This is going to be hard to answer, because what we consider gameplay is a simple term we use to try and describe what are complex moving parts. Gameplay isn't just interacting with the pieces. Chess is played in both the board and the mind, and video games are no different.
To illustrate this, I think adding a charge to Sharpcast is equivalent in scope to the situation that Kaiten was in, and if you're skeptical to how that can be, I wouldn't blame you. The two fulfill different purposes, but to me, what matters is whether or not the ability in question can be argued to have multiple positive uses, with which to say: Whether or not the ability has choice.
"Choice" in game design isn't the binary of "you do/do not". Choice in game design is the idea that when a player comes to a fork in the road during the game, you can list positives to both selections.
This is primarily why I and others say that Kaiten doesn't have choice, because the Kenki bar is ultimately a potency gauge, and the use of Kenki is therefore determined by what gives you the most potency per Kenki.
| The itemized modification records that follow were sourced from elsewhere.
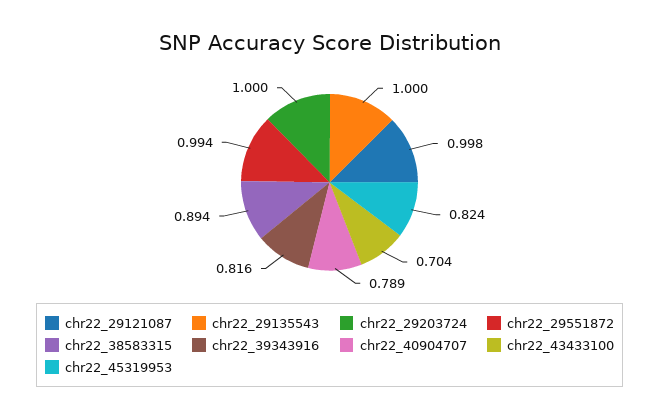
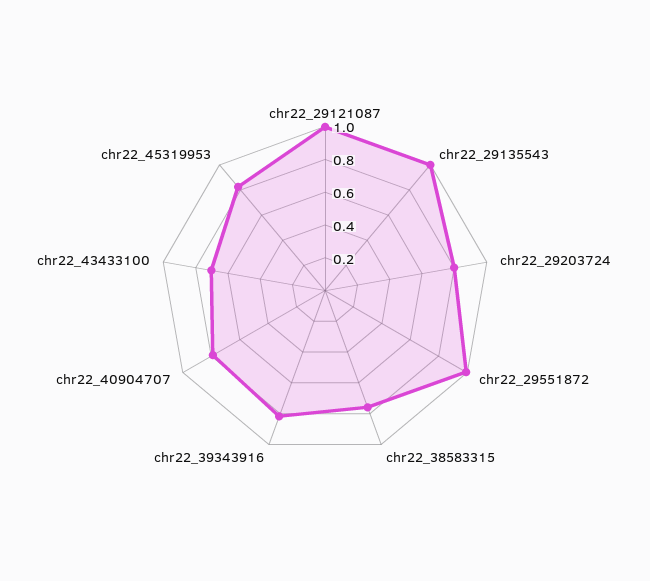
  {
    "chr22_29121087": 0.998,
    "chr22_29135543": 1,
-   "chr22_29203724": 1,
+   "chr22_29203724": 0.8,
    "chr22_29551872": 0.994,
-   "chr22_38583315": 0.894,
+   "chr22_38583315": 0.75,
    "chr22_39343916": 0.816,
    "chr22_40904707": 0.789,
    "chr22_43433100": 0.704,
    "chr22_45319953": 0.824
  }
On the surface level, this means Kaiten serves an important role for resource management - But the reality of the matter is that the deeper you dig for it, the less truth that actually holds. There is no "choice" in Kaiten, there's only optimization. There is no positive argument to make to skip Kaiten on Iaijutsu or Ogi. The fork in the road has one path, and one pitfall.
You don't make choices, you make mistakes.
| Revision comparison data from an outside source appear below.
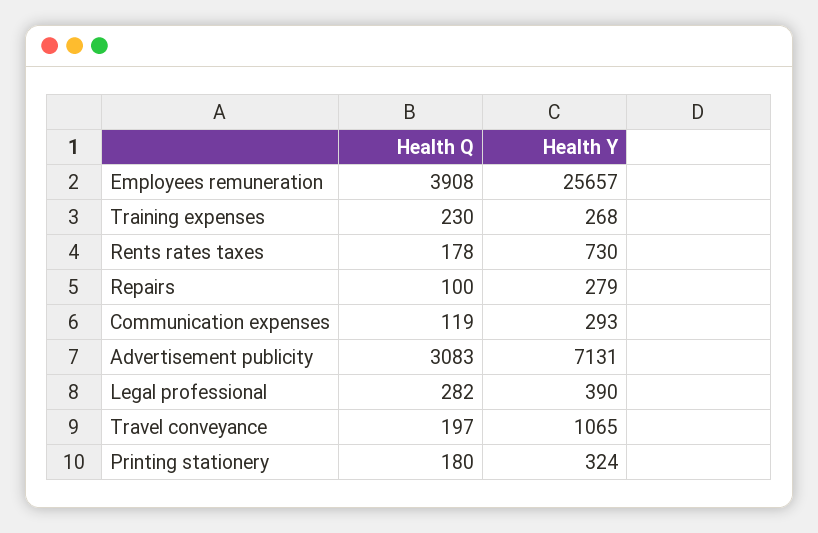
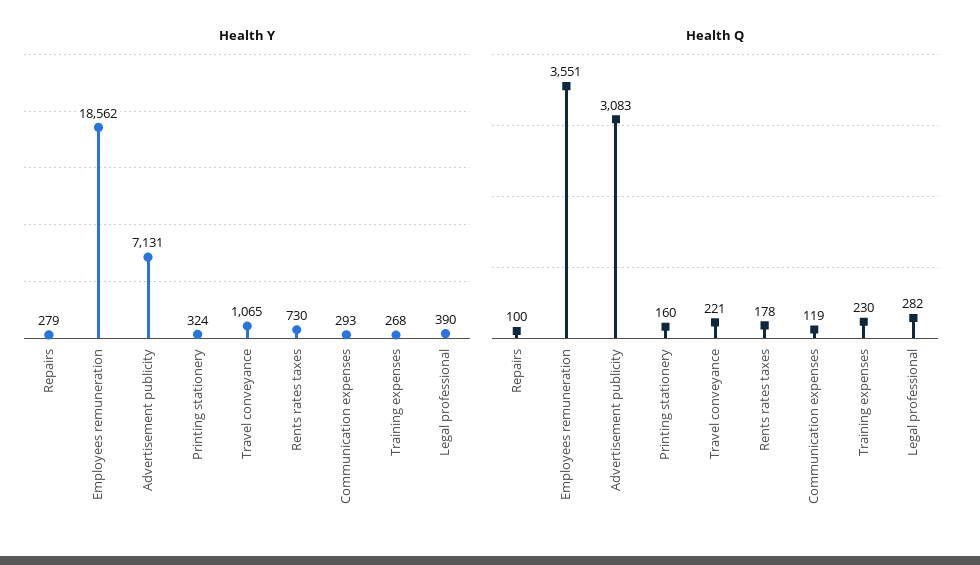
  {
    "Health Q": {
-     "Employees remuneration": 3908,
+     "Employees remuneration": 3551,
      "Training expenses": 230,
      "Rents rates taxes": 178,
      "Repairs": 100,
      "Communication expenses": 119,
      "Advertisement publicity": 3083,
      "Legal professional": 282,
-     "Travel conveyance": 197,
+     "Travel conveyance": 221,
-     "Printing stationery": 180
+     "Printing stationery": 160
    },
    "Health Y": {
-     "Employees remuneration": 25657,
+     "Employees remuneration": 18562,
      "Training expenses": 268,
      "Rents rates taxes": 730,
      "Repairs": 279,
      "Communication expenses": 293,
      "Advertisement publicity": 7131,
      "Legal professional": 390,
      "Travel conveyance": 1065,
      "Printing stationery": 324
    }
  }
As far as Sharpcast is concerned, Sharpcast and kaiten are similar in that Sharpcast is an action enhancer. It specifically targets Thunder, Fire, and Paradox. You use Sharpcast to enhance one of those. The difference being is that the intent and the result of Sharpcast isn't the same as Kaiten.
Kaiten enhances Iaijutsu, and any time that you could kaiten and didn't, you fell into the pitfall. Sharpcast on the other hand, due to the enhancement it provided (Guaranteed Spell proc), means that the result of using Sharpcast is ensuring a tool you might otherwise randomize into - In other words, it wasn't necessarily a DPS increase - It was the guarantee of an otherwise random event, and that random event had further uses.
1 Charge Sharpcast had choice. You had positive arguments you can make for delaying Sharpcast use, the design of Black Mage also allows pre-emptive use, as well as which spell you were goin to benefit from - Firestarter easing your AF timer, which had arguments to be made depending on the fight, or guaranteeing your TCloud, for more raw damage.
However, adding charges to sharpcast (And changing thunder) removes that. The only answer is Sharpcast Tcloud for your basic Sharpcast usage, and you have an extra Sharpcast just in case. The nuance and the choice is removed. That subtle mini-game within Black Mage's rotation is now gone, and we're talking about the result of what many could, rightfully, argue is a positive change, but you end in what is effectively the same result - There is only one answer for Kaiten, and there is only one answer for Sharpcast.
This also applies to adding charges to Triple Cast.
Black Mages changes don't necessarily change your inputs. Your standard rotation and the byways players come up with still exist, but it's the process in the backend that changes over the years, and it has made the job easier, less complex, and more forgiving, completely ignoring the actual mechanical changes of the job that have done the same. There is no debating this.
It is likely something you will not notice if you start the job now, because you will not have spent the time at each level cap to note how each cap increase changes this. This is the crux of the issue I have - These are, almost inarguably, positive changes to Black Mage, and yet I dislike them. I already wanted to dial some of it back in Shadowbringers with the addition of Xenoglossy and Sharpcast's recast reduction, because while Black mage is seen as the "Turret caster", they are nearly as mobile, and sometimes more so, than two of the Ranged DPS, ignoring just running around because they can.
Ask 10 different people what their job identity is and you'll get both 10 different answers.
To me, Samurai was a flexible melee attacker with only a few hardpoints in its rotation that you worked around, compared to, at the time, dragoon monk ninja who all had fairly strict rotations. The "Filler" rotation of Sticker generation was actually filler, because Hagakure was used to turn those stickers into Shinten. Kaiten and Midare were filler. Process that for a moment.
4.0 Kenki was the Shinten bar.
Perhaps that is where this apathy towards Shinten spam comes from. Just feels a little bit more like how it used to be.